Computers and productivity

It has been remarked that, “We find IT investment everywhere,
except in the productivity statistics.” The thought was occasioned by the observation that business investment in IT did not appear to be producing any measurable increases in productivity. This ‘Productivity Paradox’ has been investigated by a number of researchers and a number of possible explanations for the paradox have been developed.

1. Productivity has not increased but will in time. This explanation recognises the slow pace of innovation diffusion, and the even slower pace of organisational change. Both individuals and organisation, with the exception of a few neophiles, are slow to adopt new developments, particularly revolutionary ones. It has been remarked that the innovations which will cause significant change over the next 10-20 years are probably around now. The table below lists some innovations. It can be seen that we regard as new and modern have been around a long time. the first email was sent over forty years ago, and there are still people who do not use email.

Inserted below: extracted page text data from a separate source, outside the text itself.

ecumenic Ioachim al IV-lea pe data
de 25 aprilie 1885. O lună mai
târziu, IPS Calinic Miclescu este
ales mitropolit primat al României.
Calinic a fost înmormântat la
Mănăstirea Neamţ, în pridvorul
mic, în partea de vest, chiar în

1960’s Mailbox - first email
1965 Dendral - first expert system
1968 Engelbart’s demonstrated graphical user interface [lead to Windows]
1969 Compuserve – first online system
1972 Dialog – first online database
1976 Adventure – first computer game
1977 Apple II – first PC
1979 Visicalc – first spreadsheet

It has also been observed that people are even slower to change practices and processes to exploit new technology. The seminal work in this area is ‘The Dynamo and the Computer: An Historical Perspective on the Modern Productivity Paradox’ by Paul A David.

It should also be noted that significant innovations are infrequent. The technologies that disrupt existing business models or cause major changes in productivity and practices are very rare. Many innovations are little more than extra chrome, or minor evolutionary improvements on existing technology.

2. Productivity has not increased because IT investments are mismanaged. There is ample evidence that there is a low success rate in IT projects, particularly the larger ones.

3. Productivity has increased. The productivity paradox is a measurement error arising from the nature of the problem and the limitations of the research tools used by economists. Economists have attempted to find correlations between IT investment and productivity, but it may be that the data sets and tools being used are too crude to reveal productivity movements.

4. Productivity has not increased because IT is marginal to knowledge based activities. The argument here is that computers are good at data processing but ineffective in processing the knowledge and expertise involved in many tasks. There may be some truth in this argument, but it would not explain why improvements in data processing productivity have not appeared in the statistics.

5. Productivity has increased but the gains are being used to make qualitative improvements, rather than quantitative changes. The argument here is that productivity gains are being used to provide greater variety, or other qualitative improvements, in products or services [no longer can buyers have a car in any colour as long as it is black]. They are not being used to reduce employment levels or increase output. Productivity gains are thus being used to “fund” innovative procedural changes rather than directly affecting employment or output. Economists have tried to measure productivity changes in terms of reductions in employment or increases in output. If this hypothesis is correct it is not surprising that they have found no changes.

There are a number of models which attempt to relate productivity and employment.

Model 1

This model argues that new technology increases productivity and therefore fewer employees are required. This may seem simplistic but the model was used for evaluating the viability of many IT investments. Savings in employments costs were used to measure the rate of return on proposed IT projects. If this model is plausible there should be evidence of productivity increases from IT investments.

Model 2

New technology increases productivity and enables new products and services. Employment may fall in some existing areas, but the development of the new products and services will produce compensating increases. If this model is plausible there may be no overall measurable changes in productivity.

Model 3

As model 2 but the effects of the compensating mechanisms may be delayed, disproportionate or occur elsewhere. If this model is plausible then there may, or may not be, measurable changes in productivity.